You know the feeling of hearing the clicking on the way up a roller coaster? The anxiety that slowly builds, either excitement or fear? Knowing that you are to go down, but it just seems like its taking forever? Your stomach naturally preparing itself for the drop to follow? Click...click...click...click...click...knowing the rapid decline will follow...

That's how I have been feeling for the past months. I have felt like there is nothing I can do about October 7. I can't create more time between now and then and I can't substitute what I didn't do in the past with anything I can do in the present or future.




This is neither good nor bad, but it has taught me a valuable lesson. That there is no better time to accomplish or work towards accomplishment then now.

Back on Earth...training is going well. I have one more long run this weekend (18 miles!!!) and then I taper down and restore the aches and pains to a more natural feeling.

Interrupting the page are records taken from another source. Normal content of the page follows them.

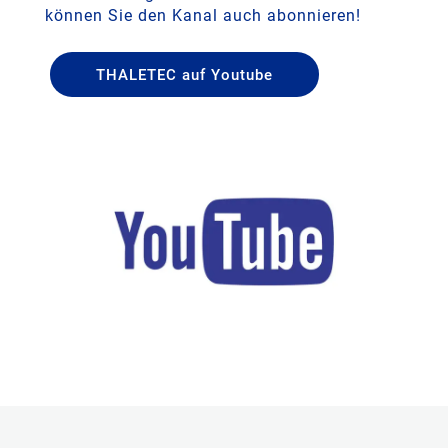
können Sie den Kanal auch abonnieren!
THALETEC auf Youtube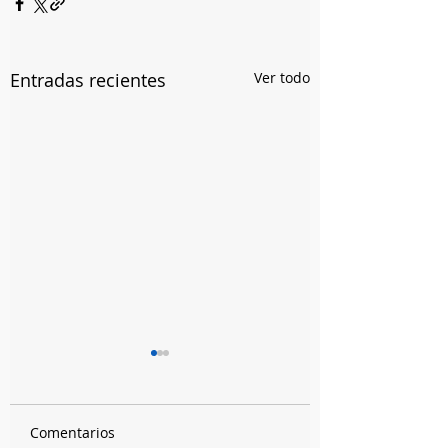
Entradas recientes
Ver todo
Comentarios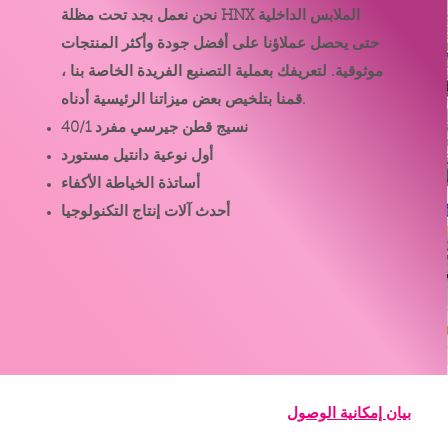
نحن نعمل بجد تحت مظلة HNX الملابس الداخلية
حتى يحصل عملاؤنا على أفضل جودة وأكثر المنتجات
موثوقية. لتعريفك بعملية التصنيع الفريدة الخاصة بنا ،
قمنا بتلخيص بعض ميزاتنا الرئيسية أدناه.
40/1 نسيج قطن جيرسي مفرد
أول نوعية دانتيل مستورد
أساتذة الخياطة الأكفاء
أحدث آلات إنتاج التكنولوجيا
بيان إمكانية الوصول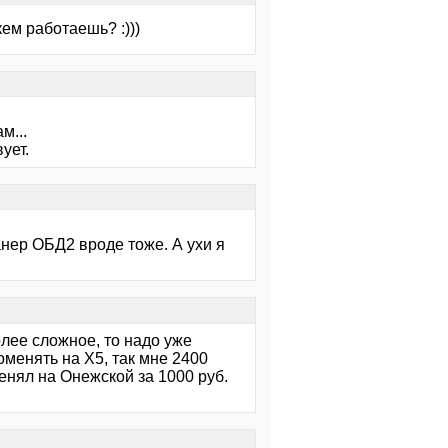
кем работаешь? :)))
м...
ует.
анер ОБД2 вроде тоже. А ухи я
лее сложное, то надо уже
оменять на Х5, так мне 2400
енял на Онежской за 1000 руб.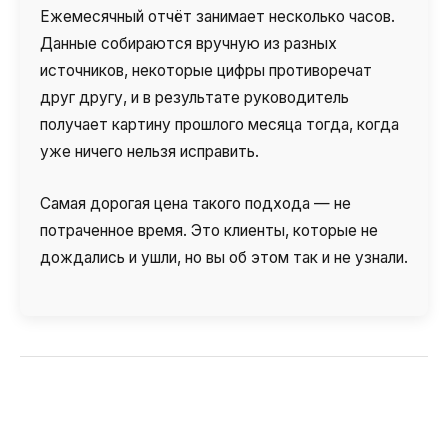
Ежемесячный отчёт занимает несколько часов.
Данные собираются вручную из разных
источников, некоторые цифры противоречат
друг другу, и в результате руководитель
получает картину прошлого месяца тогда, когда
уже ничего нельзя исправить.
Самая дорогая цена такого подхода — не
потраченное время. Это клиенты, которые не
дождались и ушли, но вы об этом так и не узнали.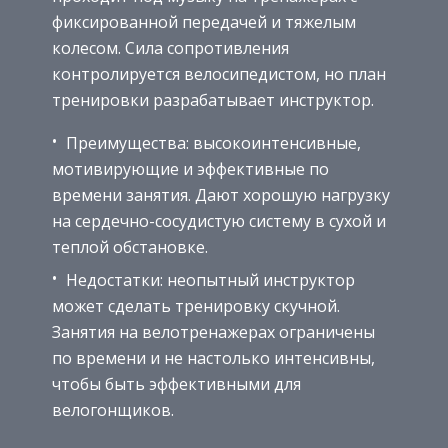
фиксированной передачей и тяжелым
колесом. Сила сопротивления
контролируется велосипедистом, но план
тренировки разрабатывает инструктор.
Преимущества: высокоинтенсивные,
мотивирующие и эффективные по
времени занятия. Дают хорошую нагрузку
на сердечно-сосудистую систему в сухой и
теплой обстановке.
Недостатки: неопытный инструктор
может сделать тренировку скучной.
Занятия на велотренажерах ограничены
по времени и не настолько интенсивны,
чтобы быть эффективными для
велогонщиков.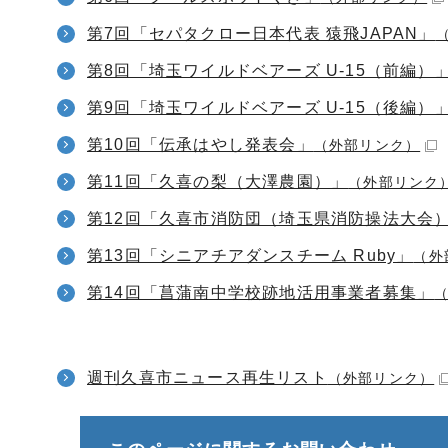
第7回「セパタクロー日本代表 猿飛JAPAN」
第8回「埼玉ワイルドベアーズ U-15（前編）
第9回「埼玉ワイルドベアーズ U-15（後編）
第10回「伝承はやし発表会」
（外部リンク）
第11回「久喜の梨（大澤農園）」
（外部リンク
第12回「久喜市消防団（埼玉県消防操法大会
第13回「シニアチアダンスチーム Ruby」
（外
第14回「菖蒲南中学校跡地活用事業者募集」
週刊久喜市ニュース再生リスト
（外部リンク）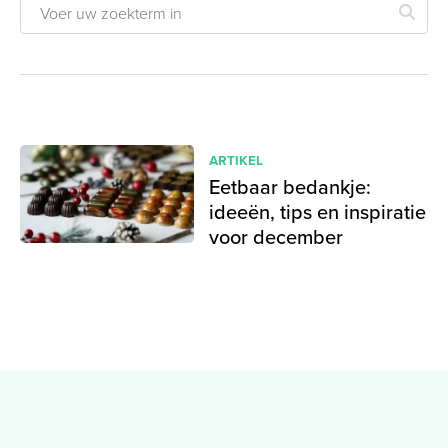
ARTIKEL
Eetbaar bedankje:
ideeën, tips en inspiratie
voor december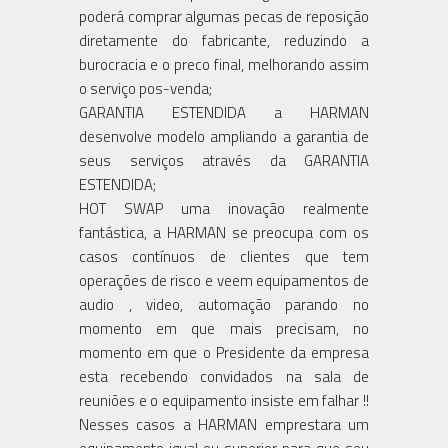
poderá comprar algumas pecas de reposição
diretamente do fabricante, reduzindo a
burocracia e o preco final, melhorando assim
o serviço pos-venda;
GARANTIA ESTENDIDA a HARMAN
desenvolve modelo ampliando a garantia de
seus serviços através da GARANTIA
ESTENDIDA;
HOT SWAP uma inovação realmente
fantástica, a HARMAN se preocupa com os
casos contínuos de clientes que tem
operações de risco e veem equipamentos de
audio , video, automação parando no
momento em que mais precisam, no
momento em que o Presidente da empresa
esta recebendo convidados na sala de
reuniões e o equipamento insiste em falhar !!
Nesses casos a HARMAN emprestara um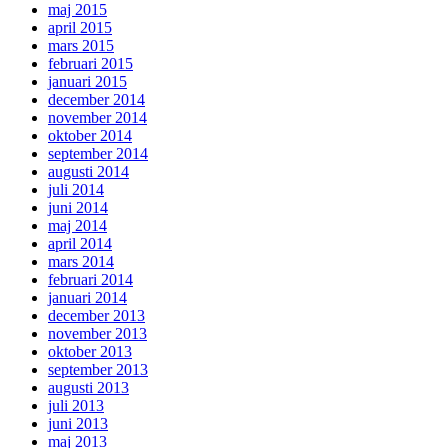
maj 2015
april 2015
mars 2015
februari 2015
januari 2015
december 2014
november 2014
oktober 2014
september 2014
augusti 2014
juli 2014
juni 2014
maj 2014
april 2014
mars 2014
februari 2014
januari 2014
december 2013
november 2013
oktober 2013
september 2013
augusti 2013
juli 2013
juni 2013
maj 2013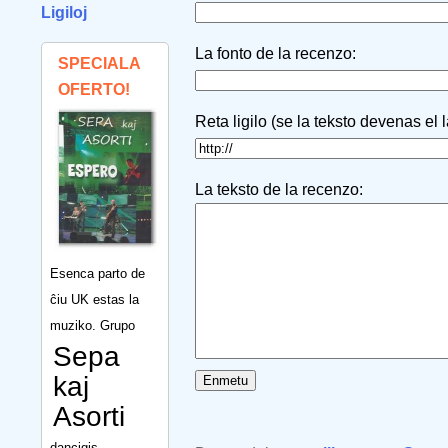
Ligiloj
La fonto de la recenzo:
SPECIALA
OFERTO!
Reta ligilo (se la teksto devenas el 
La teksto de la recenzo:
Esenca parto de
ĉiu UK estas la
muziko. Grupo
Sepa
kaj
Asorti
dancigis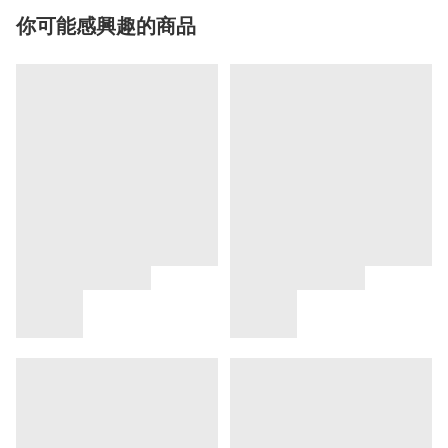
你可能感興趣的商品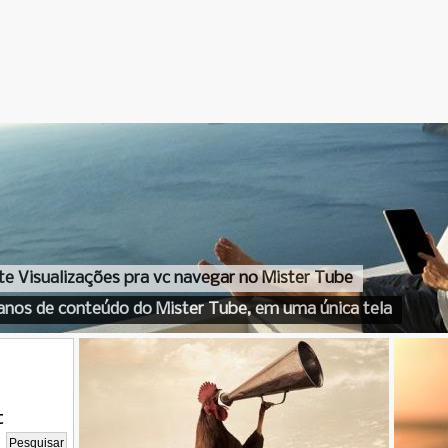
te Visualizações pra vc navegar no Mister Tube
anos de conteúdo do Mister Tube, em uma única tela
t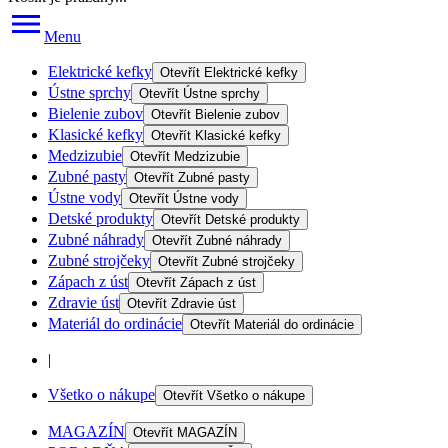
Menu
Elektrické kefky
Otevřít
Elektrické kefky
Ústne sprchy
Otevřít
Ústne sprchy
Bielenie zubov
Otevřít
Bielenie zubov
Klasické kefky
Otevřít
Klasické kefky
Medzizubie
Otevřít
Medzizubie
Zubné pasty
Otevřít
Zubné pasty
Ústne vody
Otevřít
Ústne vody
Detské produkty
Otevřít
Detské produkty
Zubné náhrady
Otevřít
Zubné náhrady
Zubné strojčeky
Otevřít
Zubné strojčeky
Zápach z úst
Otevřít
Zápach z úst
Zdravie úst
Otevřít
Zdravie úst
Materiál do ordinácie
Otevřít
Materiál do ordinácie
|
Všetko o nákupe
Otevřít
Všetko o nákupe
MAGAZÍN
Otevřít
MAGAZÍN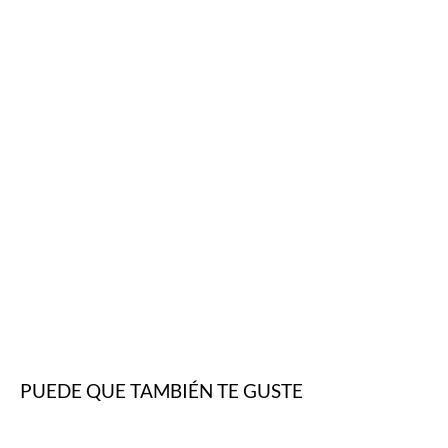
PUEDE QUE TAMBIÉN TE GUSTE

It's pretty amazing in hindsight. I ran 15 miles two weeks ago and felt great. It's easy to downplay 15 miles in comparison to 26(.2), but it made me feel good. Two years ago, I was straight up frightened to run a measly 8K (5 miles). I was so worked up and thought I was gonna die. Now I feel like getting all suited up and only running 5 is a waste of my time. This isn't a bragging point, but more of a statement that I worked towards something and have seen real, tangible results. It's encouraging. It would have been real easy, and natural, to get freaked out about 26 miles in May and paralyze myself with what I couldn't do, but when I broke it down, I am almost ready, and I am excited.

However, I cannot wait to be done.

By the way, all the titles of the blog entries are lines from songs.